Alevilerin ibadethanelerinin ‘ticarethane’ statüsünde faturalandırılmasına karşı yazılı bir açıklama yapan Alevi Bektaşi Federasyonu,  gelen faturaları ödememe kararı aldığını duyurdu.

Açıklamada “Talebimiz; faturamızın ödenmesi ya da Diyanet İşleri Başkanlığı’nın bizi tanıması değil! Talebimiz, bu ülkede yaşayan, vergisini veren herkesin ve her kurumun eşit şartlara sahip olması” ifadelerine yer verildi.

EKONOMİK KRİZ, YOKSULUN DAHA DA YOKSULLAŞMASINA SEBEP OLUYOR"

Alevi Bektaşi Federasyonu tarafından yayımlanan açıklamanın tamamı şöyle:

“İktidarın her konuda gösterdiği ayrımcı ve inkâr politikalarının yansıması olarak kendinden olmayanın yaşamaya dahi hakkı olmadığı düşüncesi maalesef köke sızdırılan bir zehir gibi toplum içerisinde yayılmaktadır. Onlar gibi düşünmeyen herkes, gerek sözlü gerekse fiili açıdan iktidarın hedefi olmaya devam etmektedir.
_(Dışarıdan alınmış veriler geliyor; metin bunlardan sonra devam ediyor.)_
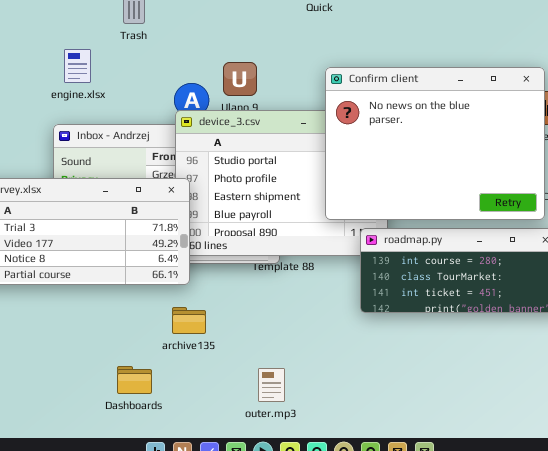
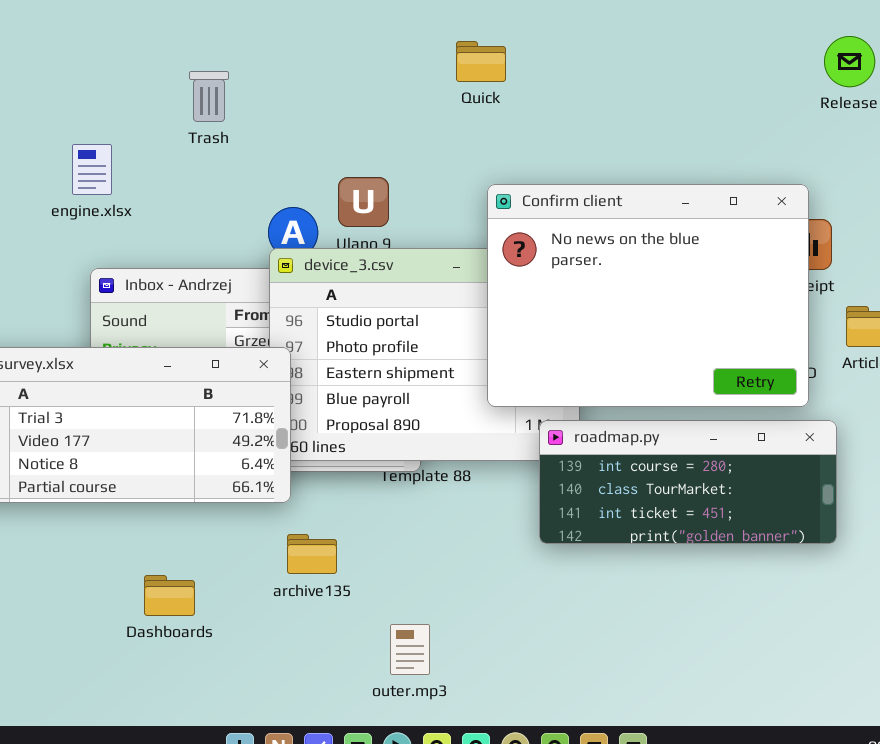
engine.xlsx: [64,49,91,83] -> [72,144,112,195], moved
archive135: [172,307,206,334] -> [287,534,337,574], moved
Dashboards: [117,366,152,394] -> [144,575,195,616], moved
Yaşanan ekonomik kriz, yoksulun daha da yoksullaşmasına, omzundaki yükün daha da artmasına sebep oluyor. Halkın dilinden ve yaşadığı sıkıntıdan haberi olmayan hükümet sözcüleri ise “porsiyonları küçültün”, “meyve sebzeyi kiloyla almayın”, “üşümeyecek gibi giyinin” gibi üstten söylemlerle halktan ne kadar uzak olduklarını ortaya koyuyor. Kendi insanını iyi bir yaşam seviyesine layık görmeyenlerse, birden fazla aldıkları maaşları ve lüks yaşamlarından ödün vermiyorlar.

Temel gıda ürünleri ve doğalgaz, elektrik gibi temel ihtiyaçlara gelen % 100’ü aşan zamlar karşısında, açlık düzeyini geçmeyen maaş artışları, vatandaşı kendi kaderine terk etmiş bir düzene dönüşmüştür.

“TALEBİMİZ HERKESİN VE HER KURUMUN EŞİT ŞARTLARA SAHİP OLMASI”

“Günlük hale dönüşen zamlar, toplumun her kesimini etkilediği gibi canların verdiği lokmalarla varlığını idame ettiren cemevlerimizi de etkilemektedir. Yıllardır devletin dini olamayacağına, inanmayanlar da dahil herkese saygı duyularak, bu ülkenin eşit yurttaşlık haklarına sahip olması gerektiğine dair mücadele veriyoruz. Bu mücadelede, taleplerimizden bazıları, sadece bir inanca hizmet eden, açıklamalarıyla toplumu kutuplaştıran, eğitimden günlük yaşama kadar her alana müdahale eden Diyanet İşleri Başkanlığının kapatılması ve zorunlu din derslerinin kaldırılmasıdır.

Bütçesiyle, bu topraklarda yaşayan insanların verdiği vergilerin en çoğunu alan bu kurum, bizim vergilerimizle camilerin tüm giderlerini karşılıyor. Bizler ise ibadethane olmamıza rağmen, ticarethane kapsamında fatura ödüyoruz.

Talebimiz; faturamızın ödenmesi ya da Diyanet İşleri Başkanlığı’nın bizi tanıması değil! Talebimiz, bu ülkede yaşayan, vergisini veren herkesin ve her kurumun eşit şartlara sahip olması. Bizlere yüzyıllardır gösterilmeyen adaleti kendimiz sağlamak için hak mücadelesi veriyoruz. “Haksızlığın olduğu yerde, direnmek haktır!” düşüncesiyle, Alevi Bektaşi Federasyonu ve tüm bileşenleri olarak, süreci hukuki alana taşıyor ve faturaları ödemiyoruz. Cemevleri ticarethane değil, ibadethanedir.”